Being Real

Being Real
Being Real

“He didn't mind how he looked to other people, because the nursery magic had made him Real, and when you are Real shabbiness doesn't matter.”- Margery Williams, The Velveteen Rabbit

I recently grabbed breakfast with a friend and who's working in her first corporate job.  She loves the pace of her new world and is largely happy with her experience.  However, she is startled to see how some of her colleagues are still "so high school-ish."

Intrigued, I asked her to explain what she specifically meant by "high school-ish."  She elaborated...

"Remember in High School how important it was to blend in with your friends - when you dressed in the same types of clothes, listened to the same music, and held the same opinions?  The BIGGEST thing in school was being accepted, NOT being real.  Work culture is kind of like that.
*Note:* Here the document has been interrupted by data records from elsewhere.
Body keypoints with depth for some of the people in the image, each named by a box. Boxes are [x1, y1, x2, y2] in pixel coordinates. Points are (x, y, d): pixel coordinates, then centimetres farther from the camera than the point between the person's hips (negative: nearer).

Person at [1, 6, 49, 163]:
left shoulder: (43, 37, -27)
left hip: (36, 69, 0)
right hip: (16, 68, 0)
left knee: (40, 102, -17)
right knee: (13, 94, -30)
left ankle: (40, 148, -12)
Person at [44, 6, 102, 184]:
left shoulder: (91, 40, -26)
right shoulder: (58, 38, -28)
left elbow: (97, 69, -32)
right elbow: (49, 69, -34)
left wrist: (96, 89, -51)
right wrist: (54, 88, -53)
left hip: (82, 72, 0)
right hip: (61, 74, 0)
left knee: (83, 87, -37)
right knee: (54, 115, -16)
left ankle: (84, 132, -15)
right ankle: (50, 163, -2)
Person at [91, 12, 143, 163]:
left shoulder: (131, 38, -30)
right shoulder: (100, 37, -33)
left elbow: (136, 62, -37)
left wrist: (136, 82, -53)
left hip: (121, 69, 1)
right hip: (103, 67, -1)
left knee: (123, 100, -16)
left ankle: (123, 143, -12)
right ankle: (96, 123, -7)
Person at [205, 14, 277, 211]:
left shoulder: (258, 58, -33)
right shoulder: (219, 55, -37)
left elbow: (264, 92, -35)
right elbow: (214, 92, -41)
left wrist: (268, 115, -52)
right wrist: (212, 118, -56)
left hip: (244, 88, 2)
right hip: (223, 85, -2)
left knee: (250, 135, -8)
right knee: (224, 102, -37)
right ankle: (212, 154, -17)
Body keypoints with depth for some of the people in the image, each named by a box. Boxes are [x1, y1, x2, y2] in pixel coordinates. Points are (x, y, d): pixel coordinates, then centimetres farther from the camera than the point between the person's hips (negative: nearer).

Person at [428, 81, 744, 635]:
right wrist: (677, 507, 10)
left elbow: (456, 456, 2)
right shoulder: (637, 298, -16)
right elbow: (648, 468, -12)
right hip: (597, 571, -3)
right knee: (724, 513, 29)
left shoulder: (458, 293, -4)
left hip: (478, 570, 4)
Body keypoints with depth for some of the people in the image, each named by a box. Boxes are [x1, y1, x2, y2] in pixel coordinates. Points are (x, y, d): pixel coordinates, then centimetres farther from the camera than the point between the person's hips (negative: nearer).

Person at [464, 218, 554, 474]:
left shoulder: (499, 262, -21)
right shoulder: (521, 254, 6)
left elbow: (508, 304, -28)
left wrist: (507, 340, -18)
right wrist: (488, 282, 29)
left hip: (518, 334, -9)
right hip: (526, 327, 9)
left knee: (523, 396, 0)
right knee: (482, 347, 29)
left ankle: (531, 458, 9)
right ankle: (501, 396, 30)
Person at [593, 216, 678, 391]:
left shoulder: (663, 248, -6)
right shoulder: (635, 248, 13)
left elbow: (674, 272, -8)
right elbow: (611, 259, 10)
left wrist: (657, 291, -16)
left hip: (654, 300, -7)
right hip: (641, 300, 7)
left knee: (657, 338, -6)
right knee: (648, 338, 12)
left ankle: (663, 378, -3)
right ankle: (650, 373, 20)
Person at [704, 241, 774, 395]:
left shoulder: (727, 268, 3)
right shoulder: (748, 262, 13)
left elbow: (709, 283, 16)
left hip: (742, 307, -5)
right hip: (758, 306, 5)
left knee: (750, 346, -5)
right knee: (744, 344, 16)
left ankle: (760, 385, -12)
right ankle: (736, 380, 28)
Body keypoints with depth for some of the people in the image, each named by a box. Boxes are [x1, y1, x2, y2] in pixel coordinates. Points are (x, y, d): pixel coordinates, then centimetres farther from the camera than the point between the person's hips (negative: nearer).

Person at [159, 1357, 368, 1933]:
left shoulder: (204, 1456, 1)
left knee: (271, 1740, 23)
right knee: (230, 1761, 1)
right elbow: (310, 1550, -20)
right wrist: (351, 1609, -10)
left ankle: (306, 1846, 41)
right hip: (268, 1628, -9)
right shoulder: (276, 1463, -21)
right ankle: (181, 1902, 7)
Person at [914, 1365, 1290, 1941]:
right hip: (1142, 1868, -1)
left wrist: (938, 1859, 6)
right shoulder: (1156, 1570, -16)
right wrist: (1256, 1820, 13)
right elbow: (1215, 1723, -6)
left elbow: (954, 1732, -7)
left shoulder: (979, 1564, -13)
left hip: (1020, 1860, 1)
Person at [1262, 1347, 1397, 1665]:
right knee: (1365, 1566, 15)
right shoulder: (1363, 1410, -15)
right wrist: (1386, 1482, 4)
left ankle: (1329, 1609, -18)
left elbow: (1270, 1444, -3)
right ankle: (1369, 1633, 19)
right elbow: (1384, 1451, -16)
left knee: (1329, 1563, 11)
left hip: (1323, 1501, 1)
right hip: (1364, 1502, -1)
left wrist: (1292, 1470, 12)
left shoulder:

Everyone is still posing and trying to fit in."

Indeed.

I wished I could have waived off her observation and explained how her company in particular or people in general mostly knew how to be authentic, but I don't think that's true.  There is no corporate equivalent to the "nursery magic" the Velveteen Rabbit experienced.  Nothing in our offices teaches us to become real and accepting of our shabbiness.

And yet, our ability to contribute to an organization is rooted in whether or not we are comfortable in our skin.  Our voices are stifled and our creativity is hampered if we constantly look to others for approval. When we bring something other than our authentic selves, we bring something less than ourselves.

How do you stay out of the posing trap and get comfortable with your "shabbiness"?  What's the best route to being real?  Many paths may get you there, but I focus on two specific steps - one step to "stop doing" and one step to "start doing."

Step One - Stop Comparing

Why does she have a better job title? When am I going to get the same recognition he gets? Why do they get included in the meeting/event/discussion? Who has more responsibility on the project? Why is she craftier than I? How come they have well-behaved kids? Why can't I ever lose those extra pounds the way he has?

Who hasn't thought these (or similar) thoughts?  As Mark Twain says, "comparison is the death of joy." Until we destroy the habit of defining a pecking order and paying attention to our place on the list, we invite dissatisfaction.  When we compare, inevitably we try to make ourselves into something we're not. When that happens, we don't become MORE real, but less. To be our authentic selves, we've got to stop playing the comparison game.

Step Two - Start Acting As If "Shabbiness" Is OK

If you want to be truly authentic and real, start by "acting as if" you're comfortable regardless of the environment or situation.  Have a reckless dedication to being vulnerable and honest about your strengths and weaknesses.  Eventually this won't be an act.  Ignore the irony of "acting" in order to be "real"; the concepts aren't incompatible.  (See any Twelve-step program.) The discipline of being transparent and vulnerable takes practice.  Act as if you're ok with yourself until you really ARE OK with yourself, shabbiness and all.

Eventually, we all can really graduate from High School.